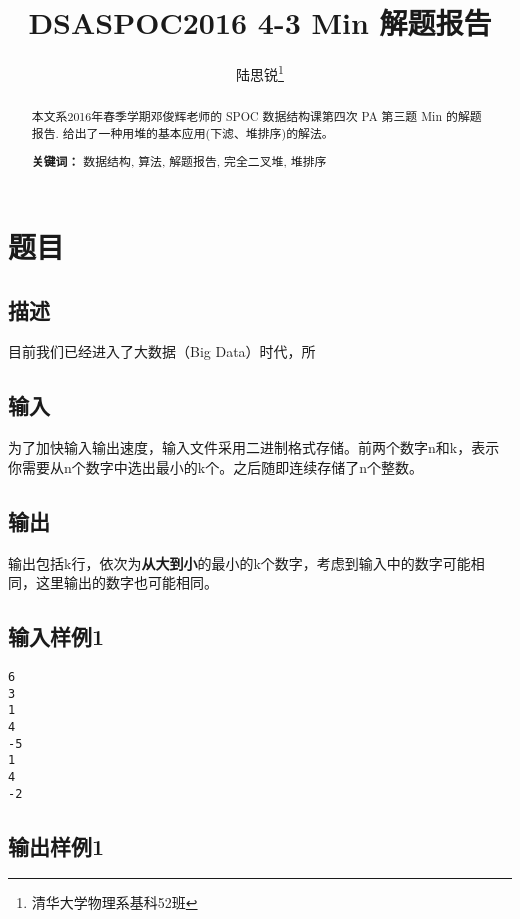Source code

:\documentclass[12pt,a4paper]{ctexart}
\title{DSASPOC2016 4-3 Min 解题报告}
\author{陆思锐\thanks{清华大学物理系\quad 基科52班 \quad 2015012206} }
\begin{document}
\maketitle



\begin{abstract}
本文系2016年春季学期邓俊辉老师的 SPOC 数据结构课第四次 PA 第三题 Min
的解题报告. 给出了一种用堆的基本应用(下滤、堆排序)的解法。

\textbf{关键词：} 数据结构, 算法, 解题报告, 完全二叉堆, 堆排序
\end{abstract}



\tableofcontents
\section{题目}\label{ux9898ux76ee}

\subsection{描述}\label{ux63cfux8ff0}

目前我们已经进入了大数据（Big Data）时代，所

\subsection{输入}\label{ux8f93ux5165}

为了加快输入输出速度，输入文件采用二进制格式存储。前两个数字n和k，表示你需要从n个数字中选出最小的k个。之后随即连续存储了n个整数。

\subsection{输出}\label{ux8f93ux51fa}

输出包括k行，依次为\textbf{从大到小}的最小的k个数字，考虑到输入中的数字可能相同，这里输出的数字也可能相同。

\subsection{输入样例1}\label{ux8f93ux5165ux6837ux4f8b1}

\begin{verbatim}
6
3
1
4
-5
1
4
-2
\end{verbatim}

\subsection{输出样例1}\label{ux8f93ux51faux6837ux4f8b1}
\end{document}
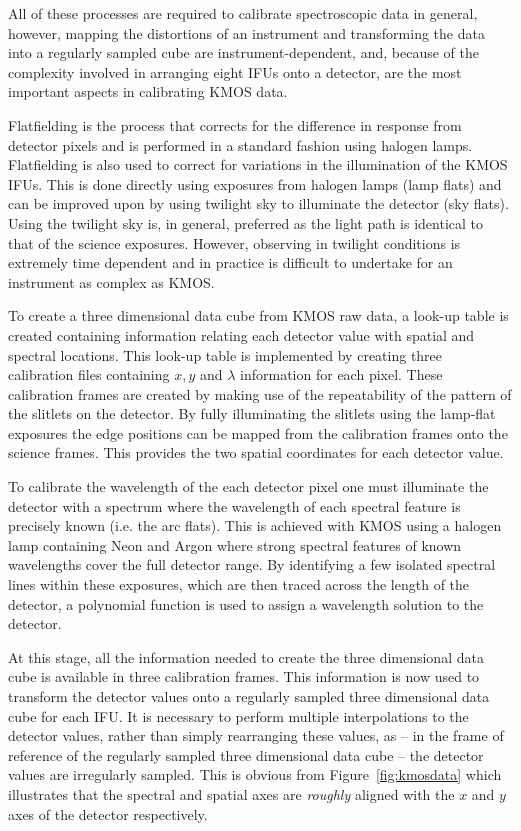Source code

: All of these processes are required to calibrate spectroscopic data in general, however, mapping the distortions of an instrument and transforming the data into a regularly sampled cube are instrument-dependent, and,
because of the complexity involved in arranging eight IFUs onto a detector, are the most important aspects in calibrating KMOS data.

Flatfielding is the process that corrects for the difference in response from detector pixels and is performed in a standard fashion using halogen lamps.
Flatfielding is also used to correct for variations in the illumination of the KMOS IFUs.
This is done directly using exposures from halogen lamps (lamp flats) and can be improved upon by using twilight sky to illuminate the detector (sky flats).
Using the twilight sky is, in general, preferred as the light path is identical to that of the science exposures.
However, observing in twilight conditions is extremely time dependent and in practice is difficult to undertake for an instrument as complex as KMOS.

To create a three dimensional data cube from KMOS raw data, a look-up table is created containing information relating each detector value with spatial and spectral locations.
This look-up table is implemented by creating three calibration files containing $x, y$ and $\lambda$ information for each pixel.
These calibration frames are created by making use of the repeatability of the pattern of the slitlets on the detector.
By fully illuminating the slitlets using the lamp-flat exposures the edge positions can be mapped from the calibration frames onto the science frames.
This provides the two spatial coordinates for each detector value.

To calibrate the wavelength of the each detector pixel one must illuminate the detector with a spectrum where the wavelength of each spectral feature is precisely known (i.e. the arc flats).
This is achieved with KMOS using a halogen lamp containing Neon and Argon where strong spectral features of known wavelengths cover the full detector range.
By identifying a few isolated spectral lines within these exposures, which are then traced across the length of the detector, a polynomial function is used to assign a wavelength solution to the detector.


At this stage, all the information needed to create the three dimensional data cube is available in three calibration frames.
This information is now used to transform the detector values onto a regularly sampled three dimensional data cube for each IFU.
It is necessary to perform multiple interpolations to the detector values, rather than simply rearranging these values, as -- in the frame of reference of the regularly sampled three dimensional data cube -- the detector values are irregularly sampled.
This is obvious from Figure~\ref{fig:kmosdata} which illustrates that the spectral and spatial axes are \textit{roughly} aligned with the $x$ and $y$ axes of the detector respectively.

________________

▸ **Exercise directions**: When you repeat the records, reproduce each line exactly and drop the images.

▸ **Response to the task**:
Source code

:\documentclass[12pt,a4paper]{ctexart}
\title{DSASPOC2016 4-3 Min 解题报告}
\author{陆思锐\thanks{清华大学物理系\quad 基科52班 \quad 2015012206} }
\begin{document}
\maketitle



\begin{abstract}
本文系2016年春季学期邓俊辉老师的 SPOC 数据结构课第四次 PA 第三题 Min
的解题报告. 给出了一种用堆的基本应用(下滤、堆排序)的解法。

\textbf{关键词：} 数据结构, 算法, 解题报告, 完全二叉堆, 堆排序
\end{abstract}



\tableofcontents
\section{题目}\label{ux9898ux76ee}

\subsection{描述}\label{ux63cfux8ff0}

目前我们已经进入了大数据（Big Data）时代，所

\subsection{输入}\label{ux8f93ux5165}

为了加快输入输出速度，输入文件采用二进制格式存储。前两个数字n和k，表示你需要从n个数字中选出最小的k个。之后随即连续存储了n个整数。

\subsection{输出}\label{ux8f93ux51fa}

输出包括k行，依次为\textbf{从大到小}的最小的k个数字，考虑到输入中的数字可能相同，这里输出的数字也可能相同。

\subsection{输入样例1}\label{ux8f93ux5165ux6837ux4f8b1}

\begin{verbatim}
6
3
1
4
-5
1
4
-2
\end{verbatim}

\subsection{输出样例1}\label{ux8f93ux51faux6837ux4f8b1}
\end{document}
Source code

: All of these processes are required to calibrate spectroscopic data in general, however, mapping the distortions of an instrument and transforming the data into a regularly sampled cube are instrument-dependent, and,
because of the complexity involved in arranging eight IFUs onto a detector, are the most important aspects in calibrating KMOS data.

Flatfielding is the process that corrects for the difference in response from detector pixels and is performed in a standard fashion using halogen lamps.
Flatfielding is also used to correct for variations in the illumination of the KMOS IFUs.
This is done directly using exposures from halogen lamps (lamp flats) and can be improved upon by using twilight sky to illuminate the detector (sky flats).
Using the twilight sky is, in general, preferred as the light path is identical to that of the science exposures.
However, observing in twilight conditions is extremely time dependent and in practice is difficult to undertake for an instrument as complex as KMOS.

To create a three dimensional data cube from KMOS raw data, a look-up table is created containing information relating each detector value with spatial and spectral locations.
This look-up table is implemented by creating three calibration files containing $x, y$ and $\lambda$ information for each pixel.
These calibration frames are created by making use of the repeatability of the pattern of the slitlets on the detector.
By fully illuminating the slitlets using the lamp-flat exposures the edge positions can be mapped from the calibration frames onto the science frames.
This provides the two spatial coordinates for each detector value.

To calibrate the wavelength of the each detector pixel one must illuminate the detector with a spectrum where the wavelength of each spectral feature is precisely known (i.e. the arc flats).
This is achieved with KMOS using a halogen lamp containing Neon and Argon where strong spectral features of known wavelengths cover the full detector range.
By identifying a few isolated spectral lines within these exposures, which are then traced across the length of the detector, a polynomial function is used to assign a wavelength solution to the detector.


At this stage, all the information needed to create the three dimensional data cube is available in three calibration frames.
This information is now used to transform the detector values onto a regularly sampled three dimensional data cube for each IFU.
It is necessary to perform multiple interpolations to the detector values, rather than simply rearranging these values, as -- in the frame of reference of the regularly sampled three dimensional data cube -- the detector values are irregularly sampled.
This is obvious from Figure~\ref{fig:kmosdata} which illustrates that the spectral and spatial axes are \textit{roughly} aligned with the $x$ and $y$ axes of the detector respectively.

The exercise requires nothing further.